→ **List of tasks**:
1) Answer these questions using the passage on Kaito's algorithm and data costs:
(a) What is the starting monthly price for Twitter's enterprise-level interfaces?
(b) Which metadata does Kaito capture from each tweet?
(c) What kind of governance does the passage suggest may be needed for the algorithm in the future?
2) Write the next part of the passage on Kaito's algorithm and data costs, continuing from its last sentence.

→ **Extract to read**:
= = =

However, this also conceals a worrying concern — the concentration of power under algorithmic control. As more industry exchanges move to platforms like Kaito, the platform algorithm itself has gained enormous influence. Like the concern that Google's search algorithm determines which websites can be seen, Kaito's algorithm is actually deciding which voices are amplified. Although InfoFi claims to be fair, the analysis above also mentions that it tends to favor users with existing reputations. This may lead to innovative ideas or counter-opinions that do not gain the approval of mainstream KOLs being difficult to spread; over time, could this form another "information cocoon"?
The possibility of Kaito making algorithmic adjustments for commercial interests should also be noted — for example, the algorithm may favor promoting cooperative project information (according to observations, the system seems to clearly encourage users to discuss projects that have integrated with Kaito). As a crypto community that values decentralization, we should be vigilant against algorithmic monopolies and urge Kaito to maintain transparency and fairness in rule-making. Kaito has already publicly released some FAQs and basic principles, but the specific scoring details remain a black box. In the future, perhaps more DAO-like governance is needed, allowing the community to participate in supervising the evolution of the algorithm, ensuring that the InfoFi model truly fairly incentivizes high-quality information.
As a platform focusing on crypto news, Kaito first needs to continuously acquire data from Twitter (X). Through the official API interface, Kaito automatically captures metadata of each tweet, such as text, release time, likes, and retweets, associates it with author information and interaction user lists, laying the foundation for subsequent algorithmic judgments.
For example, a tweet discussing Bitcoin would have its content, release time, interaction heat, and the influencer status of the poster recorded by Kaito; if an industry big V participates in the interaction, the algorithm would determine that the information has higher value. The premise of achieving this is efficient scheduling and utilization of the Twitter API.
Since Elon Musk took over, Twitter has significantly increased API usage fees: the starting price for enterprise-level interfaces is as high as $42,000 per month (only capable of querying about 50 million tweets). To track the dynamics of the entire crypto circle, the required query volume far exceeds this level, posing a huge cost pressure for startups. Although Kaito's official has not detailed specific responses, it can be imagined that the team must carefully manage each API call. It is likely that they have adopted the following strategies to control data acquisition costs:
· Focus on key areas: Prioritize capturing data from core accounts and topics in specific crypto fields, rather than indiscriminately crawling the entire platform, to save on query quotas.
· Batch queries and caching: Use batch queries and caching techniques to reduce repeated requests and minimize the number of API calls as much as possible.
· User authorization crowdsourcing: Some analysts speculate that Kaito requires users to bind X accounts to obtain authorization tokens, outsourcing some data capture tasks to users themselves, thereby bypassing official frequency limits.
In Jesse's view, these strategies are all aimed at minimizing data costs and risks while not affecting core functionality, ensuring that the InfoFi model has a stable data source.

= = =

→ **Provided records**:
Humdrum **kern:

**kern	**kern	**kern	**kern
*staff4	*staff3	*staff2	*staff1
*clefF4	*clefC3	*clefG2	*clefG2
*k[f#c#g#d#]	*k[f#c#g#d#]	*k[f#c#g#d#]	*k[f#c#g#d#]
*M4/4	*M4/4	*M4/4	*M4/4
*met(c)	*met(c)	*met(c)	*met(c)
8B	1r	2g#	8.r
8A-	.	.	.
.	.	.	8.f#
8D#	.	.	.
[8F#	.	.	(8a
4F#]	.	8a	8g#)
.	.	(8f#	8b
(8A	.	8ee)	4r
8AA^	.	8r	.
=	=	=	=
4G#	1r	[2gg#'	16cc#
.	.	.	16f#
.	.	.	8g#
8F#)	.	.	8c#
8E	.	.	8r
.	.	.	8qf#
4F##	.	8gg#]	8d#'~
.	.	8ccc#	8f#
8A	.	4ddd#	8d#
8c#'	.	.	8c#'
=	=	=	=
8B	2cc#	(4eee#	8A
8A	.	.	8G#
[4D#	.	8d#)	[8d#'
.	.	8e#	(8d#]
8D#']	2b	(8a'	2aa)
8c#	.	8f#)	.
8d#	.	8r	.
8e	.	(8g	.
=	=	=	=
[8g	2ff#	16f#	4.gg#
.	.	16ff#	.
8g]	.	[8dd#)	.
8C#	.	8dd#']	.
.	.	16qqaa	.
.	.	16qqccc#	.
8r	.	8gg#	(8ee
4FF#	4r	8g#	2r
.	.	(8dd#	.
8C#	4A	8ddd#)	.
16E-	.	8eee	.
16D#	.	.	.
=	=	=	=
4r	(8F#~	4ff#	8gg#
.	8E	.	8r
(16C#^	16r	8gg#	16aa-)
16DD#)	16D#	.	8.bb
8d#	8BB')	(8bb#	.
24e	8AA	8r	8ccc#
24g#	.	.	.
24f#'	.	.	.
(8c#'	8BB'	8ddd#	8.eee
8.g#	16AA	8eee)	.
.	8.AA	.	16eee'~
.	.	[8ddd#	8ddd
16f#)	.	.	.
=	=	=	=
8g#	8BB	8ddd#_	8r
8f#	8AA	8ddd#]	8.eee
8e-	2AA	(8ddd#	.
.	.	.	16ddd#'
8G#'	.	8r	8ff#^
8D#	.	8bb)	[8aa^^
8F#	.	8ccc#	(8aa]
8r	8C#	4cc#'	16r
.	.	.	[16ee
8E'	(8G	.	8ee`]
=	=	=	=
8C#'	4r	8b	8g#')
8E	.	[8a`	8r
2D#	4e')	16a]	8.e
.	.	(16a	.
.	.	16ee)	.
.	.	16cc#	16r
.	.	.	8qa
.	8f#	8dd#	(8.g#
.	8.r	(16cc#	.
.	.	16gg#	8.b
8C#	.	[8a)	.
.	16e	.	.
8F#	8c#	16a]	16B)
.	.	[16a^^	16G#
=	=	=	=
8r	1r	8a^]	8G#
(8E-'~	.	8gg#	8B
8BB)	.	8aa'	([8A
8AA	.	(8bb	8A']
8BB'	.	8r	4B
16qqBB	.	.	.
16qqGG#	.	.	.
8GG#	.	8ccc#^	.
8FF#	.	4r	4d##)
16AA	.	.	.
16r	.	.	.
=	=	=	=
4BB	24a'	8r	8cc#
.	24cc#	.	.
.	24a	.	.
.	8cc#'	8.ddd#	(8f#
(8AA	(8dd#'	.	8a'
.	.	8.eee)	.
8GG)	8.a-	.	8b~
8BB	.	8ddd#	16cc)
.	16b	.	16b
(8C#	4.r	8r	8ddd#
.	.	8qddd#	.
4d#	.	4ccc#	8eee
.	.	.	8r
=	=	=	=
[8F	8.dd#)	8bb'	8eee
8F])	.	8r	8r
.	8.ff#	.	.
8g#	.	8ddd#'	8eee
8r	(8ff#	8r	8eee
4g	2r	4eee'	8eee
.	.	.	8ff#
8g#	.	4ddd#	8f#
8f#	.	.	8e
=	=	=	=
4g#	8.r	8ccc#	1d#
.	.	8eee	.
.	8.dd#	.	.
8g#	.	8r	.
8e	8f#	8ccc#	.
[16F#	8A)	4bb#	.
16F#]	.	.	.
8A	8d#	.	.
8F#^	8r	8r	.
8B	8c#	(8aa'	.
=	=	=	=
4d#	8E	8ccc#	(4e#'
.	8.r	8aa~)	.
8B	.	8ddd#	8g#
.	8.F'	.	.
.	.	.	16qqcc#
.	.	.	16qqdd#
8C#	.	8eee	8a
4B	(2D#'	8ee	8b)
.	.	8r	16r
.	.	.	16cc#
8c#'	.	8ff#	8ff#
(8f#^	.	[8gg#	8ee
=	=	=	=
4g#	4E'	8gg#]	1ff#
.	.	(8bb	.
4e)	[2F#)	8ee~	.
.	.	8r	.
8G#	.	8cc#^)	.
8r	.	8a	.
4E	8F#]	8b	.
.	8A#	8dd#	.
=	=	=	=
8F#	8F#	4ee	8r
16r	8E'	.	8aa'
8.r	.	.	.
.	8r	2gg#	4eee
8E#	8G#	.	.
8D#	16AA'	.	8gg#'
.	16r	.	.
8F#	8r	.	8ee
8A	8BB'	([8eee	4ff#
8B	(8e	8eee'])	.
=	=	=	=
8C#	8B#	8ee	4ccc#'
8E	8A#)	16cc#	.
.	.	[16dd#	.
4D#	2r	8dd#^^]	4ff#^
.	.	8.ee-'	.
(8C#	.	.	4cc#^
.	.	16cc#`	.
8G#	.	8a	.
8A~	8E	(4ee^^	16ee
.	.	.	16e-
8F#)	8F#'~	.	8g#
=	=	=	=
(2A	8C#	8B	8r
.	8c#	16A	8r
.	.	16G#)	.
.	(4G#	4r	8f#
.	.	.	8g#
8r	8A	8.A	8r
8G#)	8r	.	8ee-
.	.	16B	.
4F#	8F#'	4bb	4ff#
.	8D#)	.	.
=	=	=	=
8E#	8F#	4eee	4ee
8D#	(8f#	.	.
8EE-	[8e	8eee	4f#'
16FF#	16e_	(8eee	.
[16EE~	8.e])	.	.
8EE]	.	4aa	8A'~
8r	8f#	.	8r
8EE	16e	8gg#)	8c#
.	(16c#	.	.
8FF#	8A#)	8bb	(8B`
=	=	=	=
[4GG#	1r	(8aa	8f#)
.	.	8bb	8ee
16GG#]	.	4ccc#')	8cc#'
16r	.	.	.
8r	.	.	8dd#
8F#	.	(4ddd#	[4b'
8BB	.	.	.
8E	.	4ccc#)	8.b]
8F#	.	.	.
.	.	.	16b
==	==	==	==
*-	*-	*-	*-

= = =

→ **Answers to the exercise**:
1)
(a) The starting price is $42,000 per month, which covers querying only about 50 million tweets.
(b) Kaito captures each tweet's text, release time, likes, and retweets.
(c) It suggests more DAO-like governance, which would let the community help supervise how the algorithm evolves.

2)
Obtaining massive data is just the beginning, and Kaito's more important weapon is calling upon OpenAI's ChatGPT model to perform semantic analysis and quality assessment of content. Simply put, Kaito lets AI act as an "information connoisseur" and "filter." Whenever a user posts on X, the backend algorithm analyzes the content intelligently, including identifying the topic discussed in the tweet, assessing the content's value, and determining if there are any botting or cheating behaviors.
With advanced large language models, Kaito claims to be able to transcend language barriers, understanding and rating multilingual content such as English and Chinese equally, without favoritism. This means that regardless of the language used by the user to express their views, they can theoretically receive the corresponding Yap point rewards.
ChatGPT models are also used to identify spam and filler content. According to Kaito's official and community introduction, they place great emphasis on the originality and depth of content, and will not give high scores just because of high interaction data, nor will they reward purely botting or meaningless interactions. For example, even if a tweet mechanically repeats keywords like "cryptocurrency" or "Crypto," it cannot trick the AI to gain score increases, because the system prioritizes real, meaningful discussions.
Jesse's personal experiment raised doubts about the ideal state. In the experiment, I posted three edge-case cool images with only a few words, unexpectedly earning nearly 190 Yap points. The comment sections of these three tweets were all filled with complimentary remarks, with almost no substantive information.
Such content with so much water could still get such high points, which makes one wonder: due to cost considerations, Kaito's algorithm may not have performed a deep semantic analysis on each tweet, or may have taken some simplification strategies in the scoring process. Perhaps the current system is more based on basic interaction data to determine scores, and has made trade-offs in semantic understanding. This discovery made Jesse question the rigor of Kaito's algorithm: what extent has the claimed intelligent content scoring mechanism been implemented?
While Kaito introduced AI analysis in the content aspect, it did not ignore the "network" factor. The platform's innovation lies in introducing the "Smart Followers" (intelligent followers) mechanism, establishing a crypto social graph, and incorporating the quality of followers into content value assessment. For Kaito, who is following you is more important than how many followers you have. Those who mutually follow and form a core group of crypto circles are categorized as Smart Followers (core followers).
If a writer's follower list is full of big names (e.g., Vitalik Buterin, Binance CZ, etc.), then the writer's influence is obviously extraordinary, and the maximum score he can get from publishing content will also be correspondingly higher.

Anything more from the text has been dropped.